• [Required work]:
**a)** Answer these questions using the article on healthcare digital identity strategy:
(i) What position does the author hold at Imprivata?
(ii) About how many personal health records were exposed or stolen in January 2023?
(iii) Which federal entities issued updated guidance on cybersecurity and identity and access management practices?
**b)** Please write out the passage of the article on healthcare digital identity strategy word for word, starting at "Security and compliance" and ending at "access management practices.".
**c)** Extend the article on healthcare digital identity strategy with the section that follows its last sentence.

• [Text for analysis]:
- Opening Delimiter -

Digital Health

Hey, CISO: How Mature is Your Digital Identity Strategy?

By: Wes Wright, Chief Technology Officer at Imprivata

Debilitating cyber attacks on healthcare delivery organizations (HDOs) continue to pose a major threat to public health. Over half of the healthcare data breaches in January 2023 were caused by a hacking or IT related incident, and nearly 700,000 personal health records were exposed or stolen, according to the HIPAA Journal.

Clearly, security practices are not working well enough, and current regulations are often general and broad. Knowing where and how to start is often daunting for HDOs struggling to overcome staffing shortages, increased patient demand, and financial woes. To future-proof healthcare, a digital identity-focused approach to assessing and managing security is paramount. But building out the blueprint for that strategy can be daunting, particularly due to the swirl of regulations clouding a CISO’s priorities.

Healthcare’s Regulation Frustration

Security and compliance regulations like HIPAA have been around for decades. But recently, healthcare has been forced to navigate an especially turbulent environment. In response to rising threats, federal entities like NIST, CISA and the NSA  issued updated guidance around cybersecurity and identity and access management practices.

- Closing Delimiter -

• [Extracted data]:
- Opening Delimiter -

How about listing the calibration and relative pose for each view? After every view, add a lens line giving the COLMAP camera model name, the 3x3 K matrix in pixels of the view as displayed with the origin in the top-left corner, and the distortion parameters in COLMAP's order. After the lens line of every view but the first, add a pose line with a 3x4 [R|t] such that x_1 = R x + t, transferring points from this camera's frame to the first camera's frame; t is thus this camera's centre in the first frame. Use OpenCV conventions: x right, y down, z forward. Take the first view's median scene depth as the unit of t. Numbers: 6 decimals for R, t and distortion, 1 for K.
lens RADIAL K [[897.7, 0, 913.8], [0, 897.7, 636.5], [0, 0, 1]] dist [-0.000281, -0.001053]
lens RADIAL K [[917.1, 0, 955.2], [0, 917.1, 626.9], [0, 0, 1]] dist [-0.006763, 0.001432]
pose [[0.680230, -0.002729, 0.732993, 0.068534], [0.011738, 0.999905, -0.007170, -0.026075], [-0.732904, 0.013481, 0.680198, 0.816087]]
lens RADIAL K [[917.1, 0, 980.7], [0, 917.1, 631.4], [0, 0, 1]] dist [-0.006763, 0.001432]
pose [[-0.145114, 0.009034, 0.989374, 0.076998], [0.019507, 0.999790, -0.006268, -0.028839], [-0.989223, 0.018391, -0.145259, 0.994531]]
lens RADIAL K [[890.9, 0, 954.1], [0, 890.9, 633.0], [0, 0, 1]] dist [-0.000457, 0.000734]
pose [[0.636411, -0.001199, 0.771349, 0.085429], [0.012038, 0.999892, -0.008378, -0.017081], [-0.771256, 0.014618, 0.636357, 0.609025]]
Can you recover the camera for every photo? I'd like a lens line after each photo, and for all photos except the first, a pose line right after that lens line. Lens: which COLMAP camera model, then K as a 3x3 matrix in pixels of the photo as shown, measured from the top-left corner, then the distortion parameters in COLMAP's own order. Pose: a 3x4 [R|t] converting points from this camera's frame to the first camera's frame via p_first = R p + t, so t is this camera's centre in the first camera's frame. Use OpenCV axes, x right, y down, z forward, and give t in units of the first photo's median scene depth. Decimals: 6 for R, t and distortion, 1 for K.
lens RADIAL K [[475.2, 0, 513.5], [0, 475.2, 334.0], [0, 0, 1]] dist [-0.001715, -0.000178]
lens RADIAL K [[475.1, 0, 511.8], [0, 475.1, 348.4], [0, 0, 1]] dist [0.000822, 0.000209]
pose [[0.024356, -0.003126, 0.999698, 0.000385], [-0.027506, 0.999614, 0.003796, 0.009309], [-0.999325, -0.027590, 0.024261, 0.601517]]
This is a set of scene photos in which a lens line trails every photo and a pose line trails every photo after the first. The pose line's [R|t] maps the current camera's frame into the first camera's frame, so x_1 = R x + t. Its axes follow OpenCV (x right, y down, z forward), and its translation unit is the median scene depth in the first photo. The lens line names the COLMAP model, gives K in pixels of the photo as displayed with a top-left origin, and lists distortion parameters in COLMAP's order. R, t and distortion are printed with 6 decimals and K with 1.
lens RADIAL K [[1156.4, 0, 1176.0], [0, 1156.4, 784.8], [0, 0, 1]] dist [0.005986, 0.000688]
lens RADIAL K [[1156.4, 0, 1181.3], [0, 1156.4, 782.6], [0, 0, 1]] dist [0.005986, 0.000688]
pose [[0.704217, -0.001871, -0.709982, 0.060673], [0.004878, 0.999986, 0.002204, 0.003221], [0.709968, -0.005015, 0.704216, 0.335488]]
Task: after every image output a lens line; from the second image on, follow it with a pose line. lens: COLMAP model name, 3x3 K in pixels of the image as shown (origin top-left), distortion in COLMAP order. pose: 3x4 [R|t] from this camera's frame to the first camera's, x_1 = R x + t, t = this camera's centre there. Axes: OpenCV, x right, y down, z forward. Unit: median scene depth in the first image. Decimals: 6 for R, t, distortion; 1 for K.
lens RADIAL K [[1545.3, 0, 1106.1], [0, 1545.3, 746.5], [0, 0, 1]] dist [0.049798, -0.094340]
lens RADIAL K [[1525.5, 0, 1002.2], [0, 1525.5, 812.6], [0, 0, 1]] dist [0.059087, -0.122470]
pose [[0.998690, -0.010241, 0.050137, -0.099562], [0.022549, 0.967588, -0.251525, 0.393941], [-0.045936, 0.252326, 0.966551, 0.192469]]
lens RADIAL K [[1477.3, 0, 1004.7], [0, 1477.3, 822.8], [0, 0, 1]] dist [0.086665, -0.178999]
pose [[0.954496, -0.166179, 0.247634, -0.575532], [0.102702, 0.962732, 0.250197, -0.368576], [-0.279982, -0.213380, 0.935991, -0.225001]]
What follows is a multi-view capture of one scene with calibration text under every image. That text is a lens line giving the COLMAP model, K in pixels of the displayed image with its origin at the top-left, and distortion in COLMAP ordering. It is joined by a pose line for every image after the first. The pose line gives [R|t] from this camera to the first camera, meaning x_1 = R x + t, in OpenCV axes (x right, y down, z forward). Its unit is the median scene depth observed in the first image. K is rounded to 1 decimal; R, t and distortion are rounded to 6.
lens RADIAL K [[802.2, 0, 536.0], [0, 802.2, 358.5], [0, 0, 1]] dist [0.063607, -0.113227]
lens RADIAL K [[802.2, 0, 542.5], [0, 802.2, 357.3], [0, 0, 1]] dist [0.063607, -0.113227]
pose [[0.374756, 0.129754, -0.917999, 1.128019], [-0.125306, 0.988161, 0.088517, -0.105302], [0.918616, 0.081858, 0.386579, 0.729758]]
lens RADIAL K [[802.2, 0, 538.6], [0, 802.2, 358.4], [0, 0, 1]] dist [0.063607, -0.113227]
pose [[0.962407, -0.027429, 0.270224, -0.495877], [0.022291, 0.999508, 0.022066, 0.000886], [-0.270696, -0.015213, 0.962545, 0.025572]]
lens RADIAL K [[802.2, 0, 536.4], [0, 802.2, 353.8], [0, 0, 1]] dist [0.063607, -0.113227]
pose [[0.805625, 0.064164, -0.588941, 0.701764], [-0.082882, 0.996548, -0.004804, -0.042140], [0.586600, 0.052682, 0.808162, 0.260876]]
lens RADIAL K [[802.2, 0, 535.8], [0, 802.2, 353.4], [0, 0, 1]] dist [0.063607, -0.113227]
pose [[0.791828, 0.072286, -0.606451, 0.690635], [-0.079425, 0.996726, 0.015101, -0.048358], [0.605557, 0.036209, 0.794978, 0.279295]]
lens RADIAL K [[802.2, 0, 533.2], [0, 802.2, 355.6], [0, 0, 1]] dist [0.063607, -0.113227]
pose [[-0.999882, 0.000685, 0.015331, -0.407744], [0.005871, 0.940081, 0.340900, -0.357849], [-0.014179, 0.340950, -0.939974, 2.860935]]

- Closing Delimiter -

• [Results for the exercise]:
**a)**
(i) Chief Technology Officer
(ii) Nearly 700,000
(iii) NIST, CISA and the NSA

**b)**
Security and compliance regulations like HIPAA have been around for decades. But recently, healthcare has been forced to navigate an especially turbulent environment. In response to rising threats, federal entities like NIST, CISA and the NSA  issued updated guidance around cybersecurity and identity and access management practices.

**c)**
Although these best practices are important, they don’t provide actionable guidance for HDOs to get from point A to point B. They’re just words on a web page, written for a variety of industries with their own unique complexities. In an attempt to adopt best practices while balancing resource and budget constraints, many IT leaders took a fragmented approach to cybersecurity.

But as CISOs learned the hard way, fragmentation leads to a lack of integrations, poor interoperability, and gaps that create security risks. Regulations are helpful, but they become noise to an overwhelmed CISO. Ultimately, cybersecurity needs to be well-integrated to the workflow. To strike the ideal balance of security and usability organizations need a comprehensive strategy for digital identity.

Why Digital Identity?

The COVID-19 pandemic and introduction of remote work ushered in a new era of digital identity. Without a traditional security perimeter, HDOs need to focus on securing the user and their credentials rather than the network. This is the goal of Zero Trust Architecture (ZTA). Like many best practices, the principles of ZTA call for multi-factor authentication (MFA) at critical access points. But with added verification, it’s essential for logins to be frictionless, especially in healthcare.

Complex password requirements can also become a barrier to accessing information, wasting precious time and negatively impacting both patient care and security practices. By replacing physical logins with password-less single sign-on technology, organizations can reduce the time spent logging in and direct more to patient care. Considering that 81% of hacking related breaches use stolen or weak passwords, utilizing this technology to streamline logins can significantly alleviate risk and improve clinician quality of life.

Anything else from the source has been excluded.